ACTIVIDADES:
a – En el texto sobre los hermanos Lamborghini, ¿de qué corriente se presenta a Osvaldo como mito fundacional?
b – Prosiga el texto sobre los hermanos Lamborghini a partir de su última oración.

TEXTO FUENTE:
□ □ □ □ □ □ □

Porque eso fueron los hermanos Lamborghini, lectores voraces que reinterpretaron los clásicos, perturbadora metafísica gauchesca y deliciosa ruptura. Leónidas como el poeta bisagra cuya obra marca el inicio del modernismo bonaerense propiamente dicho y un acercamiento a la poesía concreta brasileña, y Osvaldo como mito fundacional del neobarroco.

Sin embargo, tenían un gran pero que les convirtió en tabú: ambos fueron abiertamente peronistas, ese fenómeno político tan transexual que pesa como un complejo de Edipo sobre los argentinos y que es capaz de alimentar en su seno a monstruos como López Rega o Domingo Cavallo; pero también de iluminar a los cabecitas negras descamisados y a bizarros poetas metafísicos de sindicato que coquetean con el porno más duro, el psicoanálisis y los estadios de fútbol para convertirlos en verso y redención.

□ □ □ □ □ □ □

DATOS PROPORCIONADOS:
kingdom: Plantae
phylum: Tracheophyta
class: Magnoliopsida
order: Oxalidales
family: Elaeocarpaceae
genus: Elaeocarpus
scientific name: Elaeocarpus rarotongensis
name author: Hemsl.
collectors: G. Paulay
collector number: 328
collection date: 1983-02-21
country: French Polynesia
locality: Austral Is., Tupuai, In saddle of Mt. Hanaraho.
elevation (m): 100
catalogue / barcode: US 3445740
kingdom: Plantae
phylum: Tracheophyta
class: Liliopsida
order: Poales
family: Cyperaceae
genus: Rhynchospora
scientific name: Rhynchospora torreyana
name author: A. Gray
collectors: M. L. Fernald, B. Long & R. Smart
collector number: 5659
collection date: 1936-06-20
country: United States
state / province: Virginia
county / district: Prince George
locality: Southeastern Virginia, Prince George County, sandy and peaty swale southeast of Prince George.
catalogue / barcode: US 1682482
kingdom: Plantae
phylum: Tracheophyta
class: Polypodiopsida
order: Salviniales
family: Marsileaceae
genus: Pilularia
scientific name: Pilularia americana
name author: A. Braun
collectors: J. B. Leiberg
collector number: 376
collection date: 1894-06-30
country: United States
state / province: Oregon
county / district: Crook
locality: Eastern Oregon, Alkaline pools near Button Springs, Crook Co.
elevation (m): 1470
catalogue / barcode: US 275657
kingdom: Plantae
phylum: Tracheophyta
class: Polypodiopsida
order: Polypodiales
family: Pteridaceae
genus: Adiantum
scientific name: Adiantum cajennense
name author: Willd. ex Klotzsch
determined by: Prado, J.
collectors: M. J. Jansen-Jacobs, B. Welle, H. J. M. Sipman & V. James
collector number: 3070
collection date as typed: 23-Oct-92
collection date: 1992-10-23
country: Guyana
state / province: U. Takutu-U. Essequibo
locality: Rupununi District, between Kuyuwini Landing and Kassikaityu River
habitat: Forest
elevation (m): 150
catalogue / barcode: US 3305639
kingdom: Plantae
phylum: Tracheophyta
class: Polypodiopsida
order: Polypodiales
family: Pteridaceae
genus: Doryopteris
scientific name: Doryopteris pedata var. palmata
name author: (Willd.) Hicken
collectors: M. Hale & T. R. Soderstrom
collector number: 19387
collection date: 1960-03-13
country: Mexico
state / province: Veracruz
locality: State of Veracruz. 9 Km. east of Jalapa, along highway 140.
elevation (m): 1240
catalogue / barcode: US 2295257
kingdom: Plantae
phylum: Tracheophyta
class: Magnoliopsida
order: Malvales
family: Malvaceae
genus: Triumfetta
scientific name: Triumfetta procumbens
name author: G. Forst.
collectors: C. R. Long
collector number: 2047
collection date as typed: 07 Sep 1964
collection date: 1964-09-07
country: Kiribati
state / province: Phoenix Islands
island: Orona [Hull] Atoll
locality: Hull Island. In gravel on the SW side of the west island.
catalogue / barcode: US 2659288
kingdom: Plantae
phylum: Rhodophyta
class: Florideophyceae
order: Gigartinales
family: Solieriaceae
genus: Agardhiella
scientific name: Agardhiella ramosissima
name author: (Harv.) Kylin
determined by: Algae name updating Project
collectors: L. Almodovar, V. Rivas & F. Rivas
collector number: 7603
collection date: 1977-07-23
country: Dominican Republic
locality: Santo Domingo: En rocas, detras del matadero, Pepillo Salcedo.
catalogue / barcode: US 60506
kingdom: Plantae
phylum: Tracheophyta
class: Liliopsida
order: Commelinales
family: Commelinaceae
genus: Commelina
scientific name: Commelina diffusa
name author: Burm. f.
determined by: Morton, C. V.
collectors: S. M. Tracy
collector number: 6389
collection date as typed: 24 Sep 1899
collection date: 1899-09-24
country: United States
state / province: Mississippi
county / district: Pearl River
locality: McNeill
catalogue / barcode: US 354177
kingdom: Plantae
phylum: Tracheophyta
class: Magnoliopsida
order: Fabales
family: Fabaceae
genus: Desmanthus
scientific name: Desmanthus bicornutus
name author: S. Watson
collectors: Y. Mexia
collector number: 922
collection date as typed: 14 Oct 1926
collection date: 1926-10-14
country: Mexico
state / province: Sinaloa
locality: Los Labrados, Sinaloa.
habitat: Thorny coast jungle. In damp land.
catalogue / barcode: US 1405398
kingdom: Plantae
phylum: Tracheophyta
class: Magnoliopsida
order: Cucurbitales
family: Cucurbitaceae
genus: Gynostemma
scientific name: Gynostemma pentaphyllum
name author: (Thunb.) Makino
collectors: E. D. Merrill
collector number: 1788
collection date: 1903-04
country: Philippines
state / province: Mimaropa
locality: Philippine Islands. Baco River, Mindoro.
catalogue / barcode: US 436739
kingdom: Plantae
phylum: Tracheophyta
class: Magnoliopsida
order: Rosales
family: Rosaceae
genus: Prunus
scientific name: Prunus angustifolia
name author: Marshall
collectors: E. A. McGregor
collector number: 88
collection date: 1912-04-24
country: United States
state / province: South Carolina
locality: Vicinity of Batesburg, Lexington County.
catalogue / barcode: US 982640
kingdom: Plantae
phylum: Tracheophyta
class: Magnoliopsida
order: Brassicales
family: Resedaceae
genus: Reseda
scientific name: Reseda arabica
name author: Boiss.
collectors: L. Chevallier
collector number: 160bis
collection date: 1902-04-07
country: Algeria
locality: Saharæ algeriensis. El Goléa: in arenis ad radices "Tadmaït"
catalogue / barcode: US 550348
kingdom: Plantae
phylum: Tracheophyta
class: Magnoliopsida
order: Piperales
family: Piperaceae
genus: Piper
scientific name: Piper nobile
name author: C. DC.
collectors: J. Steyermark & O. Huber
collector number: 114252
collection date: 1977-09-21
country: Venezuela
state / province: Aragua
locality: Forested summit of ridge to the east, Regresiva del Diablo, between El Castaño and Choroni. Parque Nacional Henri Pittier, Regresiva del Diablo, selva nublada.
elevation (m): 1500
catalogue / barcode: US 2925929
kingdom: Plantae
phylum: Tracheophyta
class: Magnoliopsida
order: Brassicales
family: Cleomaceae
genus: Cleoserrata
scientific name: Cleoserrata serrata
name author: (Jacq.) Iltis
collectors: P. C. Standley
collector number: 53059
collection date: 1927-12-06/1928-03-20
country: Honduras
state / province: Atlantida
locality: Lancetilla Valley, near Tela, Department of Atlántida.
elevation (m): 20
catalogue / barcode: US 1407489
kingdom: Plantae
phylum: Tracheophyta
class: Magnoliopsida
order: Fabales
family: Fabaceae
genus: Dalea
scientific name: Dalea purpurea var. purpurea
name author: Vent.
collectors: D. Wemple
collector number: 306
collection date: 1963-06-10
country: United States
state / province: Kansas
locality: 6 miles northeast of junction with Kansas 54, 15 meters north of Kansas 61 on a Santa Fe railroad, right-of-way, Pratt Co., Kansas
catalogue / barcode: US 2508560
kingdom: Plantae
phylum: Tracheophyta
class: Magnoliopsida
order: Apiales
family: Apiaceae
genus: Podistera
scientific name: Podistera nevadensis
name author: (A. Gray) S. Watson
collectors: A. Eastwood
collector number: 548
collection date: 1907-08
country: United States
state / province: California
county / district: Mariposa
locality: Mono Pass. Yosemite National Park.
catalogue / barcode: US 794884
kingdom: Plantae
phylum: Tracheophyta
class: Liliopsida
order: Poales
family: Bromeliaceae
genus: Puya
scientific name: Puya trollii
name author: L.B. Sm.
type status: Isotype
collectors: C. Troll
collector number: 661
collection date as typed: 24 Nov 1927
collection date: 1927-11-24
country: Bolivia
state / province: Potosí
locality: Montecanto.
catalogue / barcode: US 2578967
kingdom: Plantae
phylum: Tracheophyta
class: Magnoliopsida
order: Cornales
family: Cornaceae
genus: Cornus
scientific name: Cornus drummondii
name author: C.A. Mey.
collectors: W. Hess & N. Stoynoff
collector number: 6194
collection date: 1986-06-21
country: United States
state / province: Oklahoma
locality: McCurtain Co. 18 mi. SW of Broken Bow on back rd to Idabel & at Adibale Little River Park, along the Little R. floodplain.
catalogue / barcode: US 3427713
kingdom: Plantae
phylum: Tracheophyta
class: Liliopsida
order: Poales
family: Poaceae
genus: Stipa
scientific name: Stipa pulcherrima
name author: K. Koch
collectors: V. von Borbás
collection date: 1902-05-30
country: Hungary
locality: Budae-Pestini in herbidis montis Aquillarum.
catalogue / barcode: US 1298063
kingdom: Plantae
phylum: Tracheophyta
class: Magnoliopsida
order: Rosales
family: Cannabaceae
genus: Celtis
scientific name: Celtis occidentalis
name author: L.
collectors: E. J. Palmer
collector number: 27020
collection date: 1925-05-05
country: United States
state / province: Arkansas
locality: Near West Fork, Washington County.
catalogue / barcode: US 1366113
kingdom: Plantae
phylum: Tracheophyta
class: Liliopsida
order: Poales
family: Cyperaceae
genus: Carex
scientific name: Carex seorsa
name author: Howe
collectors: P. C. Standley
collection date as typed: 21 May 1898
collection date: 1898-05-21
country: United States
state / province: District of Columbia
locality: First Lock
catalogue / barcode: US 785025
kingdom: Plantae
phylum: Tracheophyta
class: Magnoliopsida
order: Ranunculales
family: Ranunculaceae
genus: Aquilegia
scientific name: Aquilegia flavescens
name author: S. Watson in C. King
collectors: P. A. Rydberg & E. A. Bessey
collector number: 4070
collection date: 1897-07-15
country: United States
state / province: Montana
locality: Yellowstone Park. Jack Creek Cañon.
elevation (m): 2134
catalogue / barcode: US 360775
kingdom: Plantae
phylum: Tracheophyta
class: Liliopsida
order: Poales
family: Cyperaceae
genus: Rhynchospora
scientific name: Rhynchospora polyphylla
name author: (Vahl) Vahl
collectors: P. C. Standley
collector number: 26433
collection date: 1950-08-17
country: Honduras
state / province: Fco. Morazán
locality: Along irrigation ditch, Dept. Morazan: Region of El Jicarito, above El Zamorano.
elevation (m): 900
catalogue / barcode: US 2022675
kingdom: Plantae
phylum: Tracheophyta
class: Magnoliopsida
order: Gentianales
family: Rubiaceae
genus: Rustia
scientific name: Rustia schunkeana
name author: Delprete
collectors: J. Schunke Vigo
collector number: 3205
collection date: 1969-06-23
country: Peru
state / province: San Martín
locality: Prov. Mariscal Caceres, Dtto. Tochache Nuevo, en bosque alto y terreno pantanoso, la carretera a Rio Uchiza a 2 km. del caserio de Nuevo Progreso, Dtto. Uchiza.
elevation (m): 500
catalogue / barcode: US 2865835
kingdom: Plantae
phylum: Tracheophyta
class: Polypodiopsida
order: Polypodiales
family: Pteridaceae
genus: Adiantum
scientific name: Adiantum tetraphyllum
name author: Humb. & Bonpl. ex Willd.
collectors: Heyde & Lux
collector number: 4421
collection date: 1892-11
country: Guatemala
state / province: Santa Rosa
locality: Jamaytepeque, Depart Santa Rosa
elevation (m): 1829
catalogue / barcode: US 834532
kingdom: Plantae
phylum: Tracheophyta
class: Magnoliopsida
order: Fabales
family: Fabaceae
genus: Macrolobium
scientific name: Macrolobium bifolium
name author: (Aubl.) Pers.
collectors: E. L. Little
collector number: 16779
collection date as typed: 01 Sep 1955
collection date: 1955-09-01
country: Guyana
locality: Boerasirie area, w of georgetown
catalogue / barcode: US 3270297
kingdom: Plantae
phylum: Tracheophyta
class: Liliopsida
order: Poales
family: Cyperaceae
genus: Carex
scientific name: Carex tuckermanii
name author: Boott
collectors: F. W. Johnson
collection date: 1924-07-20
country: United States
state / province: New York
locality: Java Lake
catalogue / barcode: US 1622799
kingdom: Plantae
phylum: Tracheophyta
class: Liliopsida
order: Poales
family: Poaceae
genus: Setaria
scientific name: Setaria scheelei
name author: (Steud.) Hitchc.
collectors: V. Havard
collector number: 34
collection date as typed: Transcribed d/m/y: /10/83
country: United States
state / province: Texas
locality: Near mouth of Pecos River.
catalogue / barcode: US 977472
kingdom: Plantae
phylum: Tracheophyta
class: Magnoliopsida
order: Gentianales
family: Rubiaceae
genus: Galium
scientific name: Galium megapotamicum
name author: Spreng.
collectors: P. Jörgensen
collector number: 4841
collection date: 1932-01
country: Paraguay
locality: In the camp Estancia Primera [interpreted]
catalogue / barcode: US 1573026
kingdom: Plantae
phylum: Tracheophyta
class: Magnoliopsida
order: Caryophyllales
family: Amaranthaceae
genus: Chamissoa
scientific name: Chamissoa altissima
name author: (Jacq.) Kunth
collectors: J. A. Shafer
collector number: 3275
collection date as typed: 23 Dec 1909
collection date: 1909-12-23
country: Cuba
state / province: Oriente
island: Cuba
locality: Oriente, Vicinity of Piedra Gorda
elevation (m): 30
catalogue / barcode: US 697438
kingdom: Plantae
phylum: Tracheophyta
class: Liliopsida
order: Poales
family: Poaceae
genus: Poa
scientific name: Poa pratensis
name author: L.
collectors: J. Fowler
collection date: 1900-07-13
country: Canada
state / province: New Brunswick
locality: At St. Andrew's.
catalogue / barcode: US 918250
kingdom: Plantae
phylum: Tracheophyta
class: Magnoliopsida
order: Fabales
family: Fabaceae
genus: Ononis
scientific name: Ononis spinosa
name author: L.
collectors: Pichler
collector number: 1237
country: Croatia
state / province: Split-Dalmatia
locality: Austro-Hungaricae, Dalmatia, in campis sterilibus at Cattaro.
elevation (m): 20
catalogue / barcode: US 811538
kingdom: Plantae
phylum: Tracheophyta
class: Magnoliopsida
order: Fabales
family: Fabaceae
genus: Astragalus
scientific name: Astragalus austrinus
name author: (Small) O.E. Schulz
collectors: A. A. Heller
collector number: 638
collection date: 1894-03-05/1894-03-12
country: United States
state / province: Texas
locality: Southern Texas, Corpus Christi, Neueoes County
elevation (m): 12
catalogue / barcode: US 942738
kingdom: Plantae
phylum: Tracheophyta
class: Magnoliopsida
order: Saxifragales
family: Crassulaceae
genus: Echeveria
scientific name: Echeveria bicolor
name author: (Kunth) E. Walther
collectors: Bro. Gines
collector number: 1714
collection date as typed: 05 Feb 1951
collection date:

□ □ □ □ □ □ □

RESPUESTAS POR TAREA:
a – Del neobarroco.

b –
Pero para sus colegas porteños del siglo pasado, ser peronista y poeta era un oxímoron, lo que devino en una marginación indirecta hacia los Lamborghini, periferia y autoexilio. Solo se podía comprar sus obras a escondidas y con vergüenza, malditos sin proponérselo, destruyeron la frontera clásica entre verso y narrativa, Leónidas con el delirante y paródico ‘Odiseo confinado’, texto escrito entre los márgenes de una revista cultural a la que consideraba anquilosada y vana; Osvaldo con su Sebregondí se excede, originalmente escrito como poesía en verso pero travestido y potenciado como novela.

No puedo dejar de mencionar a la hilarante saga los ‘Tadeys’, donde Osvaldo narra la historia de unos curiosos animales sodomíticos demasiado humanos que marcan la vida alimentaria, espiritual, sexual y política de un país imaginario, algo peligroso para la academia, siempre aliada con el poder y las buenas costumbres.